Ted Karczewski

Social media giant Facebook recently announced a new feature called Graph Search. The feature creates a new way to navigate connections via the network, providing users with truly customizable results based on who they’ve connected with online.

Facebook Graph Search 2Facebook’s Tom Stocky and Lars Rasmussen wrote on the platform’s official blog that the network’s mission is to make the world more open and connected. The company says it believes the best way to accomplish this goal is by providing users with tools to foster relationships with people around things they care about most. Facebook already serves more than one billion people, hosts more than 240 billion photos and more than a trillion connections, and the site says it’s important to evolve relationships created via the site.

When Facebook first started, users would browse people in their shared networks and connect with those close by – this function made the social site popular for college students. Graph Search takes Facebook members back to where the whole network started, helping users make new connections. Appearing as a bigger search bar at the top of each Facebook Page, members can search for a topic, and the results will present them with a variety of media based on their Facebook connections. Each set of answers to a search will be influenced by the strength of various social contacts.

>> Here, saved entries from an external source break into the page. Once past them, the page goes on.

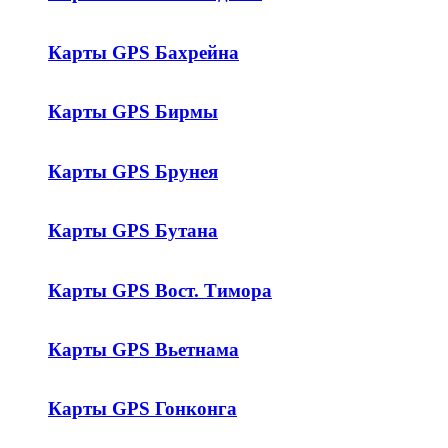
Карты GPS Бахрейна
Карты GPS Бирмы
Карты GPS Брунея
Карты GPS Бутана
Карты GPS Вост. Тимора
Карты GPS Вьетнама
Карты GPS Гонконга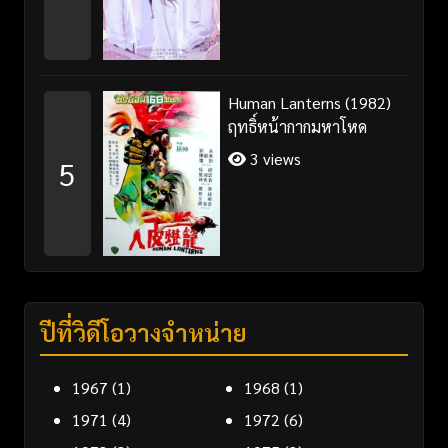
Human Lanterns (1982)
ฤทธิ์หน้ากากมหาโหด
3 views
5
ปีที่วิดีโอวางจำหน่าย
1967
(1)
1968
(1)
1971
(4)
1972
(6)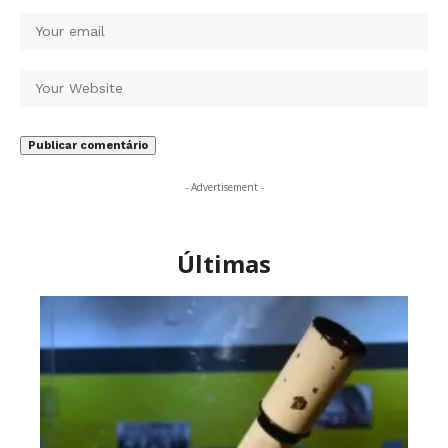
- Advertisement -
Últimas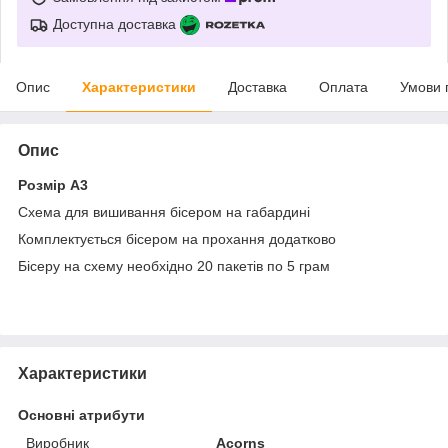
Доступна доставка
Опис
Характеристики
Доставка
Оплата
Умови 
Опис
Розмір А3
Схема для вишивання бісером на габардині
Комплектується бісером на прохання додатково
Бісеру на схему необхідно 20 пакетів по 5 грам
Характеристики
Основні атрибути
Виробник
Acorns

How unique are the custom content results? Facebook provided readers with this example:

“Graph Search and web search are very different. Web search is designed to take a set of keywords (for example: “hip hop”) and provide the best possible results that match those keywords. With Graph Search you combine phrases (for example: “my friends in New York who like Jay-Z”) to get that set of people, places, photos or other content that’s been shared on Facebook. We believe they have very different uses.”

Facebook also emphasizes that the company built Graph Search with privacy in mind, making sure shared media is available only to intended audiences. While Facebook admits Graph Search remains in development, available only in English, the company says a broader roll out will come over the next few months.

The first beta version of Graph Search focuses on people, photos, places and interests. Social media marketing professionals and content creation experts should keep an eye out on Graph Search – the feature could play an increasingly important role in brand discovery moving forward.